To use the perf command, you will be requiring the linux-tools package to be installed on your distro. Once you have the required package installed, fire up your terminal and execute the perf command. You will get an output similar to something shown below
The perf command gives a lot of options you can use to profile your code. Let’s go through some of the commands which can come to our rescue frequently.
Listing the events
perf list
The list command will show the list of events which can be traced by the perf command. The output will look something like the one given below:
There are a lot of events, that can be traced via the perf command. Broadly these events can be software events such as context-switches, page faults, etc. or hardware events that originate from the processor itself, like, L1 cache misses, number of clock cycles, etc.
Counting events with perf stat
The perf stat command can be used to count the events related to a particular process or command. Let’s look at a sample of the use case by executing the following command:
perf stat -B dd if=/dev/urandom of=/dev/null count=50k
The output of the command will list the counters associated with different types of events that occurred during the execution of the above command.
To get the system wide statistics for all the cores on your system, you can go and execute the following command:
perf stat -a
The command will collect and report all the event statistics that were collected until you press Ctrl+C.
The stat command gives you the option to select only specific events which should be accounted for. For selecting the events, you can execute the stat command with the ‘-e’ option followed by the comma separated list of events that you want to account for. Example,
perf stat -e cycles,page-faults -a
This will provide statistics about the events named cycles and page-faults for all the cores on the system
To get the stats for a specific process, you can execute the following command
perf stat -p <PID>
where PID is the process id of the process you want the stats for.
Sampling with perf record
The perf record command is used to sample the data of events to a file. The command operates in a per-thread mode and by default records the data for the cycles event. For example, to collect the system wide data for all the CPUs execute the following command:
perf record -a
The record will collect the data for samples until you press Ctrl+C.
The data collected by the perf record is stored in a file name perf.data by default. If you want to store the data in some other file, you can pass the name of the file to the command using the ‘-o’ option.
To see the recorded data, execute the following command:
perf report
Executing this command will bring up a screen which looks somewhat similar to the following:
The report contains 4 columns, which have their own specific meaning:
Column 1 (Overhead): It indicates the percentage of overall samples collected in the corresponding function.
Column 2 (Command): The command to which the samples belong
Column 3 (Shared object): It shows the name of the image from where the samples came from.
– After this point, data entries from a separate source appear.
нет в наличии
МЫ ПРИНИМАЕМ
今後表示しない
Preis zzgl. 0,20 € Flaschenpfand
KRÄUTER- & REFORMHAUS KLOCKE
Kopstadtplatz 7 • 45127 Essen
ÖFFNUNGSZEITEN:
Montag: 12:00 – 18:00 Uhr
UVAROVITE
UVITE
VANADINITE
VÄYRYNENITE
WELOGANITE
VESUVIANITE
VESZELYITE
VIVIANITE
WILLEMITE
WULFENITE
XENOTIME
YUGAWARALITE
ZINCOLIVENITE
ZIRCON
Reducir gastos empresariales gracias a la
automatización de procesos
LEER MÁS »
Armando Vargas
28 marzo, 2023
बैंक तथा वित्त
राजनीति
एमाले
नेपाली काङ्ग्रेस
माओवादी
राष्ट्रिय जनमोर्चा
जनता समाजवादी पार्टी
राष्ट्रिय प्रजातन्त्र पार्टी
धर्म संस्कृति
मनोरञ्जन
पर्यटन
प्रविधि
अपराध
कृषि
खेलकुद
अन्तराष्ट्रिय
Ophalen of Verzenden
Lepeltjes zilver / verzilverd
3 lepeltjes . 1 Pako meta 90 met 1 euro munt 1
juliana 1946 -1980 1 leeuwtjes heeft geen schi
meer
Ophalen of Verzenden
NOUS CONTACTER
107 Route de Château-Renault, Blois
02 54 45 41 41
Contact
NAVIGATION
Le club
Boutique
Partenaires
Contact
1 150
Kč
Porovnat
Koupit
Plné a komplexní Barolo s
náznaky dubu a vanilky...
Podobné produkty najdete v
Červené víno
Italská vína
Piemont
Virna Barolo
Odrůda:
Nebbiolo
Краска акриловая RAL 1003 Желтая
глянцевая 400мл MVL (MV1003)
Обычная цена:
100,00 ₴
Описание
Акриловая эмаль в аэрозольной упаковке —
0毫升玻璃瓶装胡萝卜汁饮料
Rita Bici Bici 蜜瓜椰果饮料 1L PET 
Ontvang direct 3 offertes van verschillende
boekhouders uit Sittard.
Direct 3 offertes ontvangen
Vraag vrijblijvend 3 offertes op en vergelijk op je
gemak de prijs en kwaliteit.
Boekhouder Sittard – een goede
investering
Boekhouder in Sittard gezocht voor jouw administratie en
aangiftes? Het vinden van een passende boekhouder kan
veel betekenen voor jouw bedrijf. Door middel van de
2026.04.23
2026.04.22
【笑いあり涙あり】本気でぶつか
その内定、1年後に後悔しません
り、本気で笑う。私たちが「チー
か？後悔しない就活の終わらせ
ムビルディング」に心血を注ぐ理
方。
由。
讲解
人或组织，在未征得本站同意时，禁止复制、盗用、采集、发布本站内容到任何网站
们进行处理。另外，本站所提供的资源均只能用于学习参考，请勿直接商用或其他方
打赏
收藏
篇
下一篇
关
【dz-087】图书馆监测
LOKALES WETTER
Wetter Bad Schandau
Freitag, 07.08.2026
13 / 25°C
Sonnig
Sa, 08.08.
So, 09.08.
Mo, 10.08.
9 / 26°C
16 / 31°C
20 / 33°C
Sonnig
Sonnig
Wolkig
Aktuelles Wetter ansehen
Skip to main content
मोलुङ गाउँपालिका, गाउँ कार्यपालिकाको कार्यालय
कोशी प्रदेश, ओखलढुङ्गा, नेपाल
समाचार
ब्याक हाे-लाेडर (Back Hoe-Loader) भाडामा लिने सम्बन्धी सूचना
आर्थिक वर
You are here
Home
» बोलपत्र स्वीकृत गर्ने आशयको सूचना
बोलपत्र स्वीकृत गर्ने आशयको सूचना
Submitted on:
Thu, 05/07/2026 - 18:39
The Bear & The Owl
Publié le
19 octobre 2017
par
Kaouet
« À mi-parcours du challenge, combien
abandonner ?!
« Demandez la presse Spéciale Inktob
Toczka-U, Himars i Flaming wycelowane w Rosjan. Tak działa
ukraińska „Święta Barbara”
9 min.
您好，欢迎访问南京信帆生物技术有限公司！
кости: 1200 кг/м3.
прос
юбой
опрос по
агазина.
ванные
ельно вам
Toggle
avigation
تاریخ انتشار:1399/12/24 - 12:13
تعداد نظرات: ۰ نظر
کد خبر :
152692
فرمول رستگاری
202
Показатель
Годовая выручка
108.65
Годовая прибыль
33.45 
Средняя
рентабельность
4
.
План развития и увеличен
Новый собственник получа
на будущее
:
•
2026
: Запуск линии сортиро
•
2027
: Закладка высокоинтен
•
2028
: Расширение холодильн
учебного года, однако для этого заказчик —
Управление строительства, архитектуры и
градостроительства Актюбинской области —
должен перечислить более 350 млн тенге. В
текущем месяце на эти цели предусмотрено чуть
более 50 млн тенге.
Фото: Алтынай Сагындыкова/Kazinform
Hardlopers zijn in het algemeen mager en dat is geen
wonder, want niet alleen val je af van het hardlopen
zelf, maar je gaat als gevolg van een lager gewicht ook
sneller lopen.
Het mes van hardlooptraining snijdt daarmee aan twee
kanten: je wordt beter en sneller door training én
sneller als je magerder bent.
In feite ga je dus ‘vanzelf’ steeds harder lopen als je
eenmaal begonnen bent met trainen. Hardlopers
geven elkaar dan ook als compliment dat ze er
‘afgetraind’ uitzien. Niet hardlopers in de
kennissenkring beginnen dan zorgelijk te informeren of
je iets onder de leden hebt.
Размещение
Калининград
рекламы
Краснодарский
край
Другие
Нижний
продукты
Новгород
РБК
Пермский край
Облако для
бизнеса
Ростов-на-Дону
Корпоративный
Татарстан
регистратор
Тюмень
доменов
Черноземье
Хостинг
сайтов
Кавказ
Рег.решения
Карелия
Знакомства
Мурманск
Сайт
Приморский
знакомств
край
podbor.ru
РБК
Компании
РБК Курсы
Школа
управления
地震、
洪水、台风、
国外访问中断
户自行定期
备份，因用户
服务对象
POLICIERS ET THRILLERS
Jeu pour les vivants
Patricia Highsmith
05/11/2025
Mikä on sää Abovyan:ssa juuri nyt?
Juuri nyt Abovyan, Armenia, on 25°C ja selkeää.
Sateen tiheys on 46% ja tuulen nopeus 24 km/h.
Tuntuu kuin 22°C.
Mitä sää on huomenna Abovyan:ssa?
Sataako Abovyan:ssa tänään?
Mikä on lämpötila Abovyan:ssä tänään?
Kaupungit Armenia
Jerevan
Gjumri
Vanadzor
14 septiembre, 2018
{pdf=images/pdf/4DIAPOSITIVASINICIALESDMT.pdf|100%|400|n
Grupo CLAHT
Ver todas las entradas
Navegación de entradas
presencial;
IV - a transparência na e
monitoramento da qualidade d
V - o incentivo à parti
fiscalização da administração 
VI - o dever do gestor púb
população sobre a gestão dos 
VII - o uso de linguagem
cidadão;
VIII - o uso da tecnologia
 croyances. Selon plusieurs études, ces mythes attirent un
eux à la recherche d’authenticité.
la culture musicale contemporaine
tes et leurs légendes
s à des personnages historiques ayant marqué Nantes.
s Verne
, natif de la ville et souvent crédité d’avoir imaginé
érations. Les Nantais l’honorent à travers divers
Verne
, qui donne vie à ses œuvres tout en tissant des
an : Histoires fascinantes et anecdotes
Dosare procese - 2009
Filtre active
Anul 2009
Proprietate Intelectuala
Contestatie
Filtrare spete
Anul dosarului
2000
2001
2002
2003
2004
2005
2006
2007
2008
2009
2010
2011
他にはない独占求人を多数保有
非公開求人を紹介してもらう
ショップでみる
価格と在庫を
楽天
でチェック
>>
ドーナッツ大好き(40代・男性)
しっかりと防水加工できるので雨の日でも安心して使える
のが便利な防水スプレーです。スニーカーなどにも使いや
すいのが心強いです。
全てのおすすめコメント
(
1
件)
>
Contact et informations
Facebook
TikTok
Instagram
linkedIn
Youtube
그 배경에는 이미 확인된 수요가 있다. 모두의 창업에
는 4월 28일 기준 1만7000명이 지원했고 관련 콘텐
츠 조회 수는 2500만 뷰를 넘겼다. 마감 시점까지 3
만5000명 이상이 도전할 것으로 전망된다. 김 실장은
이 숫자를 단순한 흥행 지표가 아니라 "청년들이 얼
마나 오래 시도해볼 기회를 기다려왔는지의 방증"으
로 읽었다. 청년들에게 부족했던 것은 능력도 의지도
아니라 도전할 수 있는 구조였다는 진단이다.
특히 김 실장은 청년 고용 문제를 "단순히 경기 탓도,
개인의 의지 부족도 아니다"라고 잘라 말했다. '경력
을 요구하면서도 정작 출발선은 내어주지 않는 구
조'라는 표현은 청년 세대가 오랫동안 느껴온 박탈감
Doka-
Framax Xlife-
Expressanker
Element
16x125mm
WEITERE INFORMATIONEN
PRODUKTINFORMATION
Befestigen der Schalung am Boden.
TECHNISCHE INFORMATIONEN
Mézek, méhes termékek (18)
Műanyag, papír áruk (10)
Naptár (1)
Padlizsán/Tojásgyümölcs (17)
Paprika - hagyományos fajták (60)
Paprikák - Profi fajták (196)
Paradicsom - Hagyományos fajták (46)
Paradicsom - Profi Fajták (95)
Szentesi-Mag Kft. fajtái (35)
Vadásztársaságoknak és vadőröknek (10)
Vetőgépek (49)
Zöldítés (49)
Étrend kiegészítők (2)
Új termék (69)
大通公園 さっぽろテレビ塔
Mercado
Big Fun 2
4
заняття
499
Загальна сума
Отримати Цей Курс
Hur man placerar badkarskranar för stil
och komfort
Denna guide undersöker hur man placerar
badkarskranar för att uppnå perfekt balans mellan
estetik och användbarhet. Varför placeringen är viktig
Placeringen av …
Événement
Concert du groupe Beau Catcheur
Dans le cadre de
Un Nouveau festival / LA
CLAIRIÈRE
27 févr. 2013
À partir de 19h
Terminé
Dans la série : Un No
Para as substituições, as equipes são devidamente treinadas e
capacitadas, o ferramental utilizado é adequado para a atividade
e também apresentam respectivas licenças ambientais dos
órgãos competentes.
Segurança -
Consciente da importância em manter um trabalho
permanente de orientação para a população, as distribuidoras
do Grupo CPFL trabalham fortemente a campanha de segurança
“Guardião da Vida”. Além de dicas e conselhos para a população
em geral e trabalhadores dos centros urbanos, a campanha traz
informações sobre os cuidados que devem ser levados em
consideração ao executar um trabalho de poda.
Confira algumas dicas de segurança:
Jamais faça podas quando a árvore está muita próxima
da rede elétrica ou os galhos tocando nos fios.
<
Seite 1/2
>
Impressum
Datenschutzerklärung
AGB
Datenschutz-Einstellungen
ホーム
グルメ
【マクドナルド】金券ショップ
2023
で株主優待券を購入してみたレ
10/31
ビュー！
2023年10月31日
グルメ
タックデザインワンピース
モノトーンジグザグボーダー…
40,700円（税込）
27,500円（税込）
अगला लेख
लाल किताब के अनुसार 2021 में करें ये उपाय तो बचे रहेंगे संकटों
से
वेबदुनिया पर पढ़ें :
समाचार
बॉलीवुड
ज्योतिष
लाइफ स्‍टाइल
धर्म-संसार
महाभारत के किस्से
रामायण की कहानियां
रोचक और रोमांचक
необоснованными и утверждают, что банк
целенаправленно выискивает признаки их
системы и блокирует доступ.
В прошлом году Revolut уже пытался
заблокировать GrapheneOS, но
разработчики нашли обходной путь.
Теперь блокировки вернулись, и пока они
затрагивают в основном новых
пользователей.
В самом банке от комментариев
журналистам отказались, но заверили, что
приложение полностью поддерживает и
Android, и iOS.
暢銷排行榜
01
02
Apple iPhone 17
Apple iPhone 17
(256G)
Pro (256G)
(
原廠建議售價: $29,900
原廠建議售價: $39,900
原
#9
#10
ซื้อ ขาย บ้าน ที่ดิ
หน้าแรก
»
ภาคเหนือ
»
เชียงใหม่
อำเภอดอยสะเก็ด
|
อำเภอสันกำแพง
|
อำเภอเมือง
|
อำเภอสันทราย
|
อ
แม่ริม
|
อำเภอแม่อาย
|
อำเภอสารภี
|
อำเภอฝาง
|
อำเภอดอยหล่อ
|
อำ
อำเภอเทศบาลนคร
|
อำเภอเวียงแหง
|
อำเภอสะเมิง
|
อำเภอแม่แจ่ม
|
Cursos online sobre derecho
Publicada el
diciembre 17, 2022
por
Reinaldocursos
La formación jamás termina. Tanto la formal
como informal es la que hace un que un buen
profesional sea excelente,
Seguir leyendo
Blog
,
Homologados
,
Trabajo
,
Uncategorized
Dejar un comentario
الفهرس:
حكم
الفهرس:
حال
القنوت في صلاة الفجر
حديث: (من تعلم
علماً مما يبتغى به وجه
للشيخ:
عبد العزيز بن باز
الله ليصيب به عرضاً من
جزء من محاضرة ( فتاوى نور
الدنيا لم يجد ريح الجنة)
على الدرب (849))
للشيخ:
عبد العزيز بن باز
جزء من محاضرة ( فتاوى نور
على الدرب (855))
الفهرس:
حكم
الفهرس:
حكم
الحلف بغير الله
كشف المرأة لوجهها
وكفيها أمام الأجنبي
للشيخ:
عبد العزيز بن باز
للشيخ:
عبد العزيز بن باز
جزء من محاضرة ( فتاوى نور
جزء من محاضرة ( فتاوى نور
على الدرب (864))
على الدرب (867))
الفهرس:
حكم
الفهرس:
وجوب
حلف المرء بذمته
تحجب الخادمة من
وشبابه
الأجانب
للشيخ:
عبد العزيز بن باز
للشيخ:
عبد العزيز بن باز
Column 4 (Symbol): This column shows the symbol name which constitutes the sample as well as the privilege level at which the sample was taken. there are 5 privilege levels indicated as
[.] User level
[k] Kernel Level
[g] Guest kernel level (Visualization)
[u] Guest OS userspace
[H] Hypervisor
If made to run for your program, the command will help you display the most costly functions which you can then focus upon for optimizations. For the same, lets take the example of firefox process, and sample the data for it.
Executing the perf report command, I get a screen like this listing the various symbols in the decreasing order of their overhead
Now, with this data we can identify the functions which are generating the highest overhead in our code and start our journey to optimize them for the performance.
So, this was a small introduction of using perf command to profile programs and system for the performance. The perf command has lots of other options which gives you the power to run a few benchmarks on the system as well as to annotate the code. For further information on the perf command you can visit Perf wiki.